The nurse laughs. A nervous titter. (You can hardly blame her for supposing she is meant to, the way Doris, when she’s this angry, sounds thrilled to death, but since that is out of the question the nurse’s next guess would be that she is an overwrought mother trying hard to keep everybody’s spirits up.)
That titter sticks with Marcia like a finger strumming the frets of her brain. The whole drive home in the car she is tortured by it. “This is awful,” she says, clutching her head. No one asks, What is? Sonja, though, gives her the ball of wool to hold and that helps.
For the time being, Marcia has moved back home. In her own bed she thrashes and itches. In Joan’s bed she falls into eight-hour comas. Wakes from them drugged, wondering where she is, where Joan is. Before she remembers, she can sense the bad news gathering outside the shattering crystal of her unconsciousness, and some s
alvation being extended, like a voice calling “Here!” or a rope dangling, but she is never quick enough.
Her boyfriends phone her at work and offer to distract her. She says, “I can’t make love when I’m worried sick.” Until now she didn’t know this about herself. She didn’t know that she still believed in God, but she must because she’s praying. The whole family is, secretly, and coincidentally working the same angle—“Don’t make Joan suffer for my sins, my unbelief. Punish me.” They try to make deals. They say they will gladly give up their own lives, their love lives even.

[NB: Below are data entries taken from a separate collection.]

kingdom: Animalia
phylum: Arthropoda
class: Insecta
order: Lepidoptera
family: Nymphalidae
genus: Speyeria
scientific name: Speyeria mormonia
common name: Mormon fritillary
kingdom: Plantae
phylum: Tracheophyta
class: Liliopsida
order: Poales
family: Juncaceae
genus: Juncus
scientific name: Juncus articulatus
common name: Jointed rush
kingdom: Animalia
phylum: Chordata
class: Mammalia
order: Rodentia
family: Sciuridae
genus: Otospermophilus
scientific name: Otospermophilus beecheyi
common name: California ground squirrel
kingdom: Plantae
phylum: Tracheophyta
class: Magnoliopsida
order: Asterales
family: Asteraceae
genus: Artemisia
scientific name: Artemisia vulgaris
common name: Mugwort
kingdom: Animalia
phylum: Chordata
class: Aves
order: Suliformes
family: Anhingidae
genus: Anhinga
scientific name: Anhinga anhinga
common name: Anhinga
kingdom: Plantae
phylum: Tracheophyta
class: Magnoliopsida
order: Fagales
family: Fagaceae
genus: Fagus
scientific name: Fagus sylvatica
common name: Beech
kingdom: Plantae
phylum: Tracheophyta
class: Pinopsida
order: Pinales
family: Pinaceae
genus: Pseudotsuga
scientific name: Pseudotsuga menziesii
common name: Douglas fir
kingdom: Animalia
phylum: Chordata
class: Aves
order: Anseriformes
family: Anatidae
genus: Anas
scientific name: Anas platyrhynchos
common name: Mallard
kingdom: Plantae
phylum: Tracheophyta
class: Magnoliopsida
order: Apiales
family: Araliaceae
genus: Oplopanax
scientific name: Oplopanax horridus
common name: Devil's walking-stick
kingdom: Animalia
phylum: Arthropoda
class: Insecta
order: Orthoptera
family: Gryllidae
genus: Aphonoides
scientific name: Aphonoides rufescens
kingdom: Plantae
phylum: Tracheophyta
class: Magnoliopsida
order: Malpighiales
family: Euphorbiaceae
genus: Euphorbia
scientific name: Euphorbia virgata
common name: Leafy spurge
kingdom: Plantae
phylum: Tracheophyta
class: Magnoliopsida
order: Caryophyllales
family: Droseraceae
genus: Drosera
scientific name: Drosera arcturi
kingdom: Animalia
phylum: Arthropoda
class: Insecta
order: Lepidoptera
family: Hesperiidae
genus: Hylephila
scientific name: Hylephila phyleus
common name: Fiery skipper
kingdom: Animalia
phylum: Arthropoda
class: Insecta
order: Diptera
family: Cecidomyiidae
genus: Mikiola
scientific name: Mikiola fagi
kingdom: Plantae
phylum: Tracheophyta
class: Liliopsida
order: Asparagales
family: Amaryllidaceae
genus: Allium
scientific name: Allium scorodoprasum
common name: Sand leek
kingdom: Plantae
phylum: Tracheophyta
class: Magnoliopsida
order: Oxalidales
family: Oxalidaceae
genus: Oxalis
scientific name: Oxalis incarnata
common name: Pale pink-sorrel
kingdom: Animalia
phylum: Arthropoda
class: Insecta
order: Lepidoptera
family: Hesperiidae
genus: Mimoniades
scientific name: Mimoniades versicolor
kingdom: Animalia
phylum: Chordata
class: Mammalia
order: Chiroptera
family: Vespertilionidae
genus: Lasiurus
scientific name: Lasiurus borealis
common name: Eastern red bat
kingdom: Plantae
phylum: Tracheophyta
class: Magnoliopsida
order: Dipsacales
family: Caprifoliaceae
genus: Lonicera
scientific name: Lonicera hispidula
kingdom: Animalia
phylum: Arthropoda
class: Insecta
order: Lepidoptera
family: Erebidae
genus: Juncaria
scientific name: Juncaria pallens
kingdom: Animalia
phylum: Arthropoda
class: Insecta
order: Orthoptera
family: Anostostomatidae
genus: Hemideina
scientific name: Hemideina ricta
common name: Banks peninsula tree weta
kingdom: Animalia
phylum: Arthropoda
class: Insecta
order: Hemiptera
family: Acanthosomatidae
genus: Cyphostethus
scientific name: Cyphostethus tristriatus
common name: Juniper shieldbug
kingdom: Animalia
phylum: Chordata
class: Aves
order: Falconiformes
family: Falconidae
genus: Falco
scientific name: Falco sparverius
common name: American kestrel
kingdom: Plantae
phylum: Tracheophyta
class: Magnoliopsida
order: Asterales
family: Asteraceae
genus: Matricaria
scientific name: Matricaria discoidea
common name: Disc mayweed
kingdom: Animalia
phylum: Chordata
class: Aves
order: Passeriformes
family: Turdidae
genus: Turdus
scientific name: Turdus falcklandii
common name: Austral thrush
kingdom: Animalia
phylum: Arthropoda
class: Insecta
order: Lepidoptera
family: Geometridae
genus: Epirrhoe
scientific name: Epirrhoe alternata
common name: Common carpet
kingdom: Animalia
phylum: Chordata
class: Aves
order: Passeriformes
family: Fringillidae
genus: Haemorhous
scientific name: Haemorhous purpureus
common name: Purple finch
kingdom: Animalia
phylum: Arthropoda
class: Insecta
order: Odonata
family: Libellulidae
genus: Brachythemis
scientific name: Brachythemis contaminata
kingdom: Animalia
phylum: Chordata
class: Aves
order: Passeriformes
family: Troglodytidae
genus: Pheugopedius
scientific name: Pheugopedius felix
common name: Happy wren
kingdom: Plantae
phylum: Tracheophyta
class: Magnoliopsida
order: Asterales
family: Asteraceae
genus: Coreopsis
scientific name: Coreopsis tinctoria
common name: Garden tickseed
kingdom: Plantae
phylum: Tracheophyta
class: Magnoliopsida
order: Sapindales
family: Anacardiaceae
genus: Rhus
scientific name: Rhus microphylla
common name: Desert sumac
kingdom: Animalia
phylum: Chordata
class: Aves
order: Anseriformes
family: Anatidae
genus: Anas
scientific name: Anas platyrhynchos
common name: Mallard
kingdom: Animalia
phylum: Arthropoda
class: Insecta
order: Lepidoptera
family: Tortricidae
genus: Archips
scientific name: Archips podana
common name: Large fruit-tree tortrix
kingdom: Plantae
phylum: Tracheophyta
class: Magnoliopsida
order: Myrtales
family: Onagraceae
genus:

Sonja, not having a love life, has already sacrificed half of her income. Until Joan is out of the hospital she is devoting afternoons and evenings to knitting receiving blankets for the maternity ward. Every night, as soon as she gets home from the hospital, she starts on another. Marcia lies on the chesterfield and holds the ball of white wool. The tug feels good, she says. “Like fishing.”
“When did you go fishing?” Gordon asks.
“I didn’t.”
An exchange without looking at each other. They are concentrating on the TV, they have become TV addicts—her because every show is mind-blowingly incomprehensible, him because simple truths seem to be forthcoming by the minute and he feels that all these years he has been short-changing the medium. News bulletins about Watergate interrupt regular programming. “I am the only one in this room who really knows whether I am guilty or not guilty,” says John Ehrlich-man, and to Gordon he sounds like King Solomon.
Only Doris moves around, but that’s Doris. She opens all the windows. She closes them all. Brings in glasses of beer and Coke, answers the phone. Sometimes she sits with a pile of magazines on her lap, tearing through them for coupons, but this lasts maybe a quarter of an hour. She tears through the photo albums. Except for baby pictures there are no pictures where Joan isn’t covering her face or doesn’t have her back turned. And yet Doris seems to remember a recent picture of her staring into the camera, and so she pores through the albums looking for it. Five minutes of that and she rushes outside to fill the bird feeder or trim the hedge. Rushes back in to make popcorn. You get the idea. Nobody says, “Relax.” She is life carrying on, twitchy and off-kilter as you would expect life to be under the circumstances.